Antiphospholipid antibodies and platelet hyperreactivity as markers for thrombosis of the hemodialysis vascular access: A correlative clinical study

Background. End-stage renal disease (ESRD) patients are maintained on renal replacement therapy for survival. Hemodialysis is the most common treatment choice for ESRD patients, yet it is not free of complications. While bleeding is a very common problem in ESRD due to the effects of uremia and heparin, hemodialysis vascular access thrombosis (VAT) is the most morbid and costly complication in ESRD patients. Hypercoagulability is a major risk factor for VAT without an identifiable anatomic lesion. However, in most patients, the cause of hypercoagulability cannot be identified despite clinical suspicion.; Purpose. In this research project, the occurrence of antiphospholipid antibodies (aPAs) and platelet hyperreactivity were investigated for a possible role in the hypercoagulability of ESRD and VAT.; Study design. Forty-three local ESRD patients with arteriovenous fistulas or grafts were enrolled in the study. Several aPA ELISAs were used to measure the titers of anticardiolipin antibodies and antiphosphatidylserine antibodies (IgM, IgG, and IgA isotypes) in patient sera. Nationally recognized aPA reference intervals were used. Platelet function and hypercoagulability were assessed in patient blood using the Baumgartner platelet adhesion apparatus, platelet aggregation, and thromboelastography. A double-blinded comprehensive patient medical chart review of the history of VAT was also conducted.; Results. APAs were detected in 18 patients (42%), of whom, ten patients (26%) had persistent aPAs for over eight weeks, and eight patients had "moderate" titers of IgM and/or IgG aPAs (21%).
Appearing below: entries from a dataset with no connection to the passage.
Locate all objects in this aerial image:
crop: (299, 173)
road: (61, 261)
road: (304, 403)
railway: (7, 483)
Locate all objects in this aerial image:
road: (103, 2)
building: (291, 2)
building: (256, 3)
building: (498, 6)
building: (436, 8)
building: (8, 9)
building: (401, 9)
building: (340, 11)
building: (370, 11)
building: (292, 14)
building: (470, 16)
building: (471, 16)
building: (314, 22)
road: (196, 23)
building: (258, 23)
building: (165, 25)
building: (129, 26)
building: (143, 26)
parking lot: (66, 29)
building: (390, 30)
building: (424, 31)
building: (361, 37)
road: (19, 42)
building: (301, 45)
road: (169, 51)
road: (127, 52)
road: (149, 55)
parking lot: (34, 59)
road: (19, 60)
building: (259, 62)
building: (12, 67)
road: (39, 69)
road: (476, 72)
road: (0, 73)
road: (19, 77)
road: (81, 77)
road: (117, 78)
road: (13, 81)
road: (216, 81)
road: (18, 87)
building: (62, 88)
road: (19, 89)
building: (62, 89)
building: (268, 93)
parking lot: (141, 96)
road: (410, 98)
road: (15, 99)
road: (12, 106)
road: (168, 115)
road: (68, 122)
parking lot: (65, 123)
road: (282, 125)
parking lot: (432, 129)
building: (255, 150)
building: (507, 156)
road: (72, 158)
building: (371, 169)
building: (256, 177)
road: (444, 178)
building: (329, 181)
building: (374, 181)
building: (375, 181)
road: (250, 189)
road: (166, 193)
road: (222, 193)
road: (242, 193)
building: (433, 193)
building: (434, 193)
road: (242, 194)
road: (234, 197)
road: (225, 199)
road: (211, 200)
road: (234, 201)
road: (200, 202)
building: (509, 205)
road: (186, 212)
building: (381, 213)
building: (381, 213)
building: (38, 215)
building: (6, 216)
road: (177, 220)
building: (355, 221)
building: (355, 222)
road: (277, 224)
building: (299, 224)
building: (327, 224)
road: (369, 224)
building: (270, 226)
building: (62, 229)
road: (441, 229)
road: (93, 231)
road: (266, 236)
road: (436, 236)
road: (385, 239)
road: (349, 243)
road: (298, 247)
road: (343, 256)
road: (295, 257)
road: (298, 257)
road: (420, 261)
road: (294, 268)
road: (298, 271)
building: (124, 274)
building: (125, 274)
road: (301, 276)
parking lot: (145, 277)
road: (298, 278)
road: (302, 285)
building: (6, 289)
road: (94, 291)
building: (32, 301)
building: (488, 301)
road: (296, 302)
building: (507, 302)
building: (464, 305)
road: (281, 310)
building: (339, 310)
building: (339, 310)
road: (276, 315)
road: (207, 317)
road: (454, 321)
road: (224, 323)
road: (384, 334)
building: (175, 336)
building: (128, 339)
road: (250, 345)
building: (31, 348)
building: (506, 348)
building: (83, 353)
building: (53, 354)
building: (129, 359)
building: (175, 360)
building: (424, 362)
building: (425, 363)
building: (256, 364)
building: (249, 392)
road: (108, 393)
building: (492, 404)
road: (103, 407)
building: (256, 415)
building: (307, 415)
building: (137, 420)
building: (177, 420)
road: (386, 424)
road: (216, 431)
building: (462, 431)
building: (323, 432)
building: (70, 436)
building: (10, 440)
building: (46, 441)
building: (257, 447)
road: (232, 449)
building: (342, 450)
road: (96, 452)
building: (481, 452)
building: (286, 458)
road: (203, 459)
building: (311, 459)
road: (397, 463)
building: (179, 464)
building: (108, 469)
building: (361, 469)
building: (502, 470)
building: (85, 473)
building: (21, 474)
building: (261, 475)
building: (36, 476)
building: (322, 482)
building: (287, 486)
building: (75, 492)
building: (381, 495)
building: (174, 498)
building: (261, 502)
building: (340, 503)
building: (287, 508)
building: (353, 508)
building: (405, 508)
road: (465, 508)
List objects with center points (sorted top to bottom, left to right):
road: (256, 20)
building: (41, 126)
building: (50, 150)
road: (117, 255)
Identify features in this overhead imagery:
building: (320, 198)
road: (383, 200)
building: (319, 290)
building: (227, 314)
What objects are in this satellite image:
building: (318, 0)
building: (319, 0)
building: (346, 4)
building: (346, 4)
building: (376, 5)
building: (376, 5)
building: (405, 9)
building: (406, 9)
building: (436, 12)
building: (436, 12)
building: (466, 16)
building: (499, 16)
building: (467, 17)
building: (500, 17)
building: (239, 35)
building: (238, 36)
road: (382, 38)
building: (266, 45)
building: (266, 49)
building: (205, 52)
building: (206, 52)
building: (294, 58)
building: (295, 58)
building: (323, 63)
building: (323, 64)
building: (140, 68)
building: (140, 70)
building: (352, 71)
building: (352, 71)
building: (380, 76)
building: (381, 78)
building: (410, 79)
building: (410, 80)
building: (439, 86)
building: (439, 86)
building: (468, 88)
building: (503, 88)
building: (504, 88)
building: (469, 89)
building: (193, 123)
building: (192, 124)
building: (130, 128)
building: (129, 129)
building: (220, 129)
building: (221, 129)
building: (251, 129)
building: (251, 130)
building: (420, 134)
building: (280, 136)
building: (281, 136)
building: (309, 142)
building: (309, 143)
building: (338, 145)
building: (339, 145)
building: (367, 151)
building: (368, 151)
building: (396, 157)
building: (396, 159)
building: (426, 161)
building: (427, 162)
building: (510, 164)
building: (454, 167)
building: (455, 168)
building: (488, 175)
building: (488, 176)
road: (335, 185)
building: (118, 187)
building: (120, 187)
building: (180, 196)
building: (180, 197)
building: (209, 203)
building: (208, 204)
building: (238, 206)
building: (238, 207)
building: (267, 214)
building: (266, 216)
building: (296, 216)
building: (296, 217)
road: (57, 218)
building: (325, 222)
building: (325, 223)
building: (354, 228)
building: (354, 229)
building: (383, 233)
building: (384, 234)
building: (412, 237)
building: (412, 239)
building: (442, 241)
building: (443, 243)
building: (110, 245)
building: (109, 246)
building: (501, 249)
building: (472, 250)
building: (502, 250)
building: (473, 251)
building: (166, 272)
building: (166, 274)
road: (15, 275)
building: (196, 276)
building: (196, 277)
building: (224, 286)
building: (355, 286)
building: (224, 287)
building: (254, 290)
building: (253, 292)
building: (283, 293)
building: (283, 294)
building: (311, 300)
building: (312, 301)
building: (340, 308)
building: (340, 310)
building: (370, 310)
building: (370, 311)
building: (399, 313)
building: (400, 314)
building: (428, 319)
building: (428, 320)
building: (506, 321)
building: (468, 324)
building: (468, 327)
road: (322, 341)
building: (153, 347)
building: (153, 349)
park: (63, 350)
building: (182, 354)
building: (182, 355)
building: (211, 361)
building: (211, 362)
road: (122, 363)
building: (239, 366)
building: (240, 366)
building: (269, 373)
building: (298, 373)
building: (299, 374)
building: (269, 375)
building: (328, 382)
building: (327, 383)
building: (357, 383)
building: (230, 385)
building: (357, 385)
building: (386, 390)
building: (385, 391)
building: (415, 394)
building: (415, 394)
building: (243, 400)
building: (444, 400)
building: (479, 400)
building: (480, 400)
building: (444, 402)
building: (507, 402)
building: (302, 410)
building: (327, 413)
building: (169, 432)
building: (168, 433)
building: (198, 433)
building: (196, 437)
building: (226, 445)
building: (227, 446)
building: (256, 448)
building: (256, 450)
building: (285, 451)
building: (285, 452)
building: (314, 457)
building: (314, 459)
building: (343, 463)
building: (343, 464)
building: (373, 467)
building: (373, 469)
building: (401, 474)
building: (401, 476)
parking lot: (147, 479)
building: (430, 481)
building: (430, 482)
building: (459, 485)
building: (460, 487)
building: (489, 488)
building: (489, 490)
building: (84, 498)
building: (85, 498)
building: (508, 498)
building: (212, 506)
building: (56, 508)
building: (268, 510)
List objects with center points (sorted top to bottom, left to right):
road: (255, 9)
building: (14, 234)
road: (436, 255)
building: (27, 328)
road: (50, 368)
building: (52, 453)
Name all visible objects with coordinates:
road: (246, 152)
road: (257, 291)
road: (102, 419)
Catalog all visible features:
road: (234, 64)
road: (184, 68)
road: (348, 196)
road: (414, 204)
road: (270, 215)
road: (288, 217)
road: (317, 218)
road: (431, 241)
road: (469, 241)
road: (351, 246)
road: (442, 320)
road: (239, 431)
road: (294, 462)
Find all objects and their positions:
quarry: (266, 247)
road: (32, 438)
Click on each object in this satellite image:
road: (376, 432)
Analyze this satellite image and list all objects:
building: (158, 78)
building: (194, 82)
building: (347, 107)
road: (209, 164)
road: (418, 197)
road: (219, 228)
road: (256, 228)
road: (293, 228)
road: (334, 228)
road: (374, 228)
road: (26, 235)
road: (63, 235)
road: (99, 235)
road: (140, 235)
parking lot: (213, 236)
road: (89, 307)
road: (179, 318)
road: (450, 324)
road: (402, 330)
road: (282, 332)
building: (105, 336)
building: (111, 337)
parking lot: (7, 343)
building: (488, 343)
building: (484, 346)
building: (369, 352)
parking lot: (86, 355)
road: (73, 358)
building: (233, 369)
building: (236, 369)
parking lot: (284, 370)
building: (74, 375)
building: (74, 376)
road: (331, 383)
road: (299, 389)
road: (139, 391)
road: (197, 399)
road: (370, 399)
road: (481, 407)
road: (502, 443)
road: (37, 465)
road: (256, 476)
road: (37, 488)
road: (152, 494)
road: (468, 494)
Twenty-one patients (49%) demonstrated platelet hyper-adhesiveness as revealed in the platelet adhesion assay.; Statistical analyses. A nonparametric two-factor ANOVA was performed to compare the experimental and clinical data. A Kaplan-Meier analysis of hemodialysis vascular access survival was also conducted to examine the aPA status and platelet hyper-adhesiveness as predictors of access survival. Conclusions. This study did not show any evidence for association of aPAs and the history of VAT in these patients. However, the study showed a significant correlation between increased platelet adhesiveness and shortened survival of the primary hemodialysis vascular access. This finding may have significant clinical implications for risk assessment and prevention of VAT, and platelet adhesion testing may become a useful clinical tool for identification of high-risk patients.